Has it really only been eight years since AC/DC put out an album? Jesus, it seems like twenty. Things have changed quite a bit since the glory days of Back In Black; arena rock's been homogenized, sounds and styles have been co-opted and xeroxed till the ink is barely legible and the substance is... well, there is no damned substance.
But still, to this day, nobody does it quite like AC/DC. The snarly, sex-anthem party rock with swagger for miles that we grew up on is a stylistic entity all its own, a timeless symbol of nostalgic rock purity that's stood the test of time. And while the modern relevance has diminished considerably, the legends' return is anything but unwelcome.
I wasn't a huge AC/DC fan as a kid, but I knew their records front to back. Everybody did. Some albums, like Houses Of The Holy or Thriller, were just a part of the foundation. That was the case for Highway To Hell and Back In Black. They were landmark albums from a simpler, happier time, soundtracks to the balls-out carefree youth of the seventies and eighties. Before TRL. Before Lou Pearlman. Before the Mouseketeers grew up and ruined pop music. Before the internet pulled back the curtain and exterminated the mystique of rock n' roll. Before everything went to shit, basically.
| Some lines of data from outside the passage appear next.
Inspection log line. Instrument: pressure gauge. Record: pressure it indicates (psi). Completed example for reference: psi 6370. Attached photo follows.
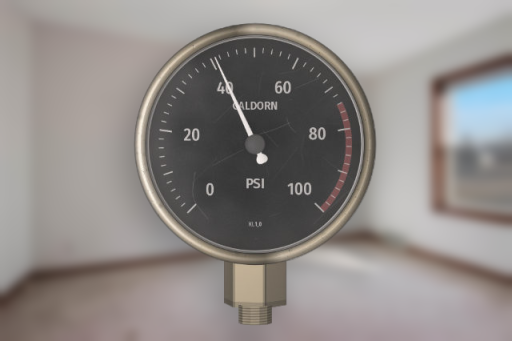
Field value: psi 41
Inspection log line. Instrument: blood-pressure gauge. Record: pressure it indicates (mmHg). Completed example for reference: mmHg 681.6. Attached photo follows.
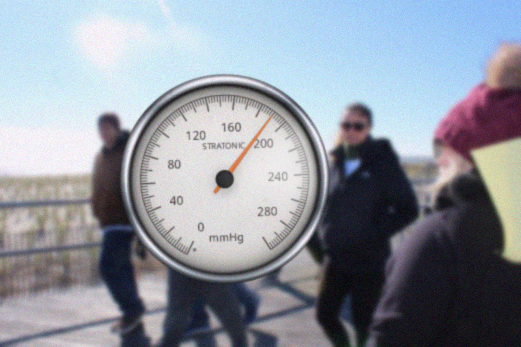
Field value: mmHg 190
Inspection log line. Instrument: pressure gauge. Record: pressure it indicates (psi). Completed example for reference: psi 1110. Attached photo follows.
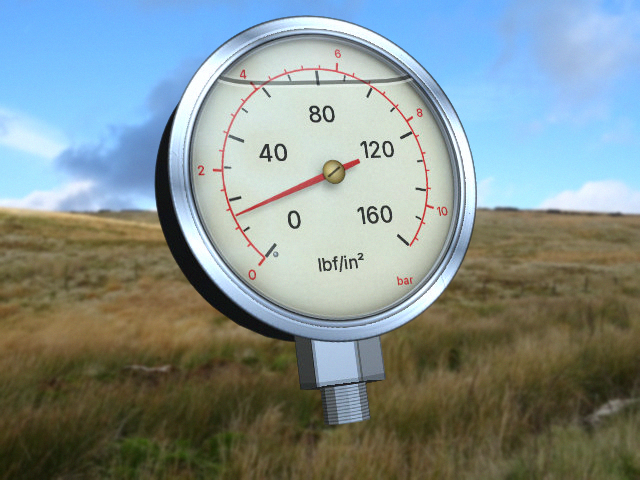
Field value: psi 15
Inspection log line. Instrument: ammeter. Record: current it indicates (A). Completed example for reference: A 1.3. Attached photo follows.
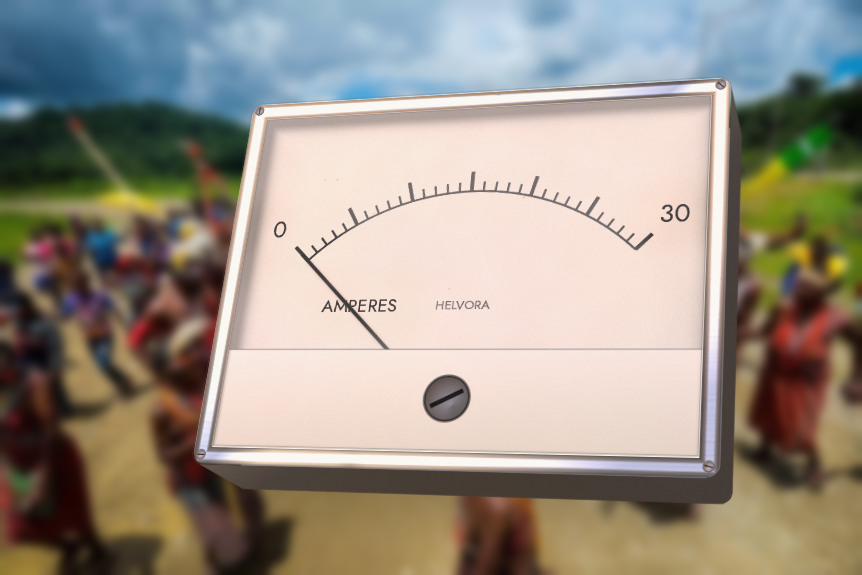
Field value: A 0
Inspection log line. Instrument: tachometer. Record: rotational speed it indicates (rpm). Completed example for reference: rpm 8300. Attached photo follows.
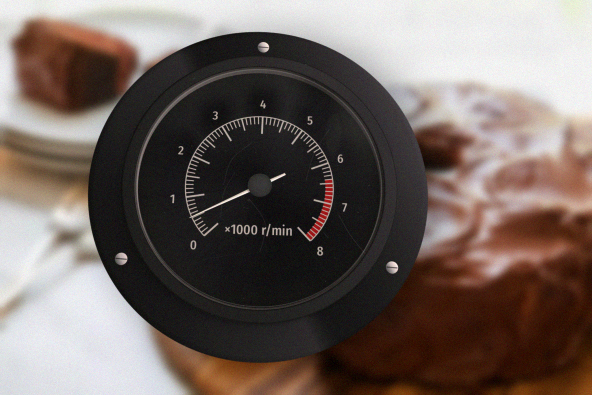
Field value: rpm 500
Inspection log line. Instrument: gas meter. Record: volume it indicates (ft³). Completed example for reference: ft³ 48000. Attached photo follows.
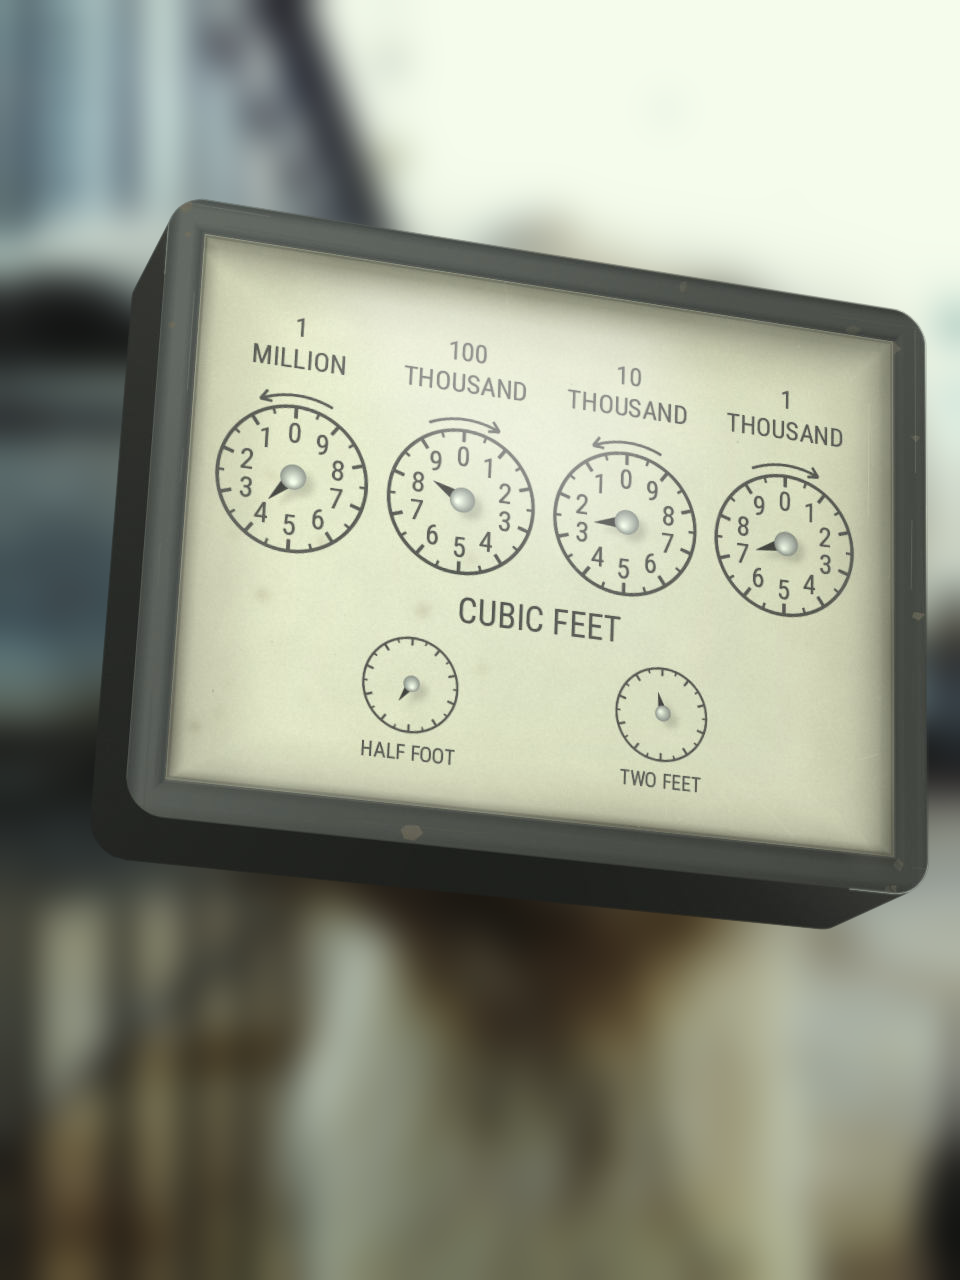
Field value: ft³ 382700
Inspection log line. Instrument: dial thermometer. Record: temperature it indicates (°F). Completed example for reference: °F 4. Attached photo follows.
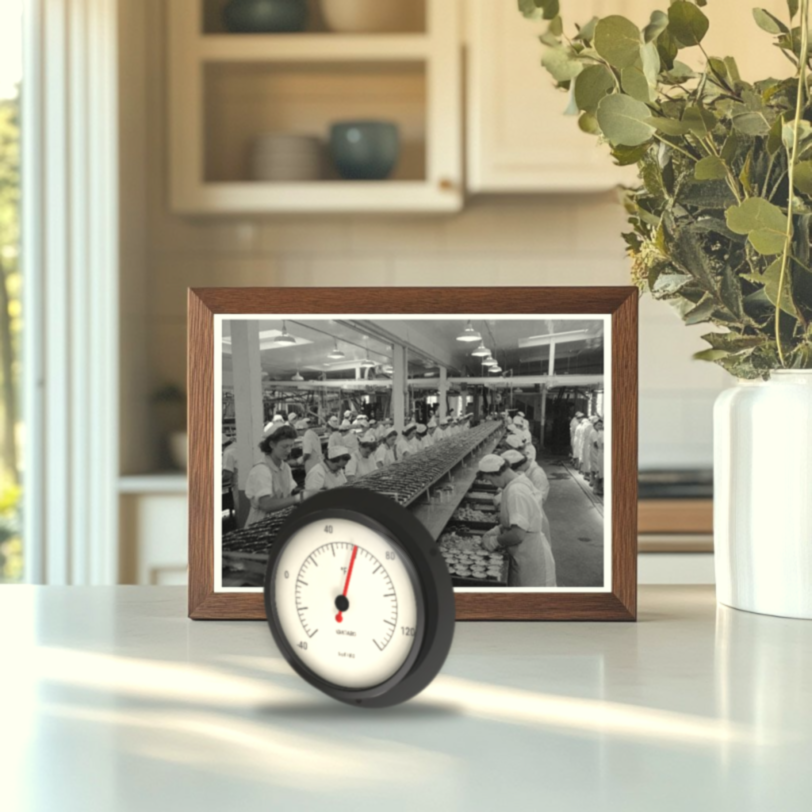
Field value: °F 60
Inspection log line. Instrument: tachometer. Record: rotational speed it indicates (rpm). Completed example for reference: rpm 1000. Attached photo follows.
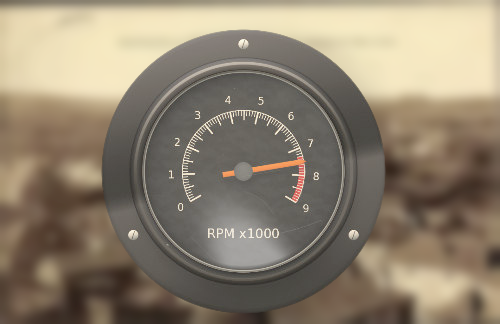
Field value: rpm 7500
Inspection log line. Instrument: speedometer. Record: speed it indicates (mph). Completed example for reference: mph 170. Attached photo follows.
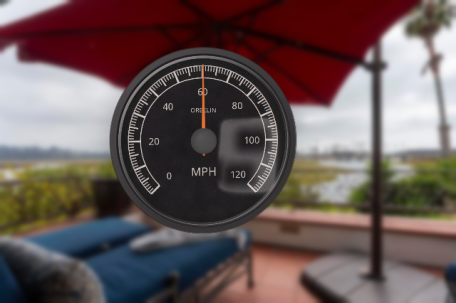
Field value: mph 60
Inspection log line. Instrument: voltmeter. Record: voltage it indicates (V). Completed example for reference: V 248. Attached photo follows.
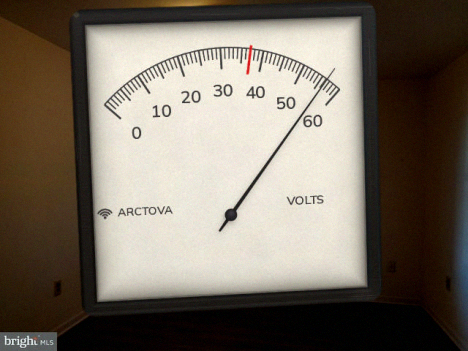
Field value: V 56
Some of us may still recall the smells and sounds of that long-dead purity, but only a select few bear the mark today. Somehow, though, Black Ice manages to escape nostalgia and doesn't sound the least bit dated, due in part to the fact that they've abandoned the swamp-rock of their last two records and gotten back on their traditional tracks.
Producer Brendan O'Brien did the right thing: he didn't try to modernize the band's sound or imprint his signature on this one. He got out of the way when it came to weaving their trademark sonic tapestry, but clearly went to lengths to up the ante on the crisp delivery. Rather than get lost in the rock mud, every one of Phil Rudd's snare snaps and cymbal crashes, every low-end note of Cliff Williams's bass, every power-soaked chunk riff from rhythmic guitar heroes Angus and Malcolm Young can be heard with clarity andprecision. Just as audible is the fact that Brian Johnson's voice is, somehow, more fluid and power-charged than memory recalls. Lyrically, we're not covering any new ground with Black Ice - pretty girls, raging storms, going over the edge, etc. But the pipes are clean and polished.
Album highlights:
Angus Young's snotty six-string antics are in top form on Black Ice, but nowhere better than in Decibel, where his solos are spastic bolts of Aussie jive. It's hard to say whether Johnson's singing Decibel or Jezebel, but that's irrelevant; it's a great track.
"She Likes Rock N' Roll" is a sexy, sizzling piece of rock goodness that's got a riff as memorable as any AC/DC has ever laid down.
"Skies On Fire" is stripped riffage on a 4/4 beat with a bluesy solo, but it's fucking mean.
Two interwoven rhythm guitar parts add an extra armor to "Money Made," an average track if not for the awesome breakdown and ride out.
"Anything Goes" bursts in at a gallop, sounding more like Springsteen than ever before. Solid track from start to finish.
"War Machine" sports a similar chord progression to "Givin' The Dog A Bone," but with more bite and a solo that simply tears shit up.
"Spoilin' For A Fight" slips an eighties Van Halen finger in, with pulsing bass in eighths standing high in the mix. This song could've been on Back In Black.
"Rocking All The Way" locked my conviction that Mark Lanegan (Gutter Twins, Queens of the Stone Age) would be the perfect guest vocalist to compliment Johnson's voice.
They saved the title track for last, possibly because it's the weakest song on the album. The end is fantastic, however, and if that were the last note we ever heard from AC/DC, it wouldn't be a dishonor.
In short, Black Ice is the perfect album for rock fans who want the good shit with that classic feel, without having to resort to derivatives or records we've heard ten thousand times before. It's a reanimation of testicular fortitude, a breath of wonderfully familiar air in a pungent atmosphere of mediocrity and irrelevance. There's a reason they've sold over 200 million albums.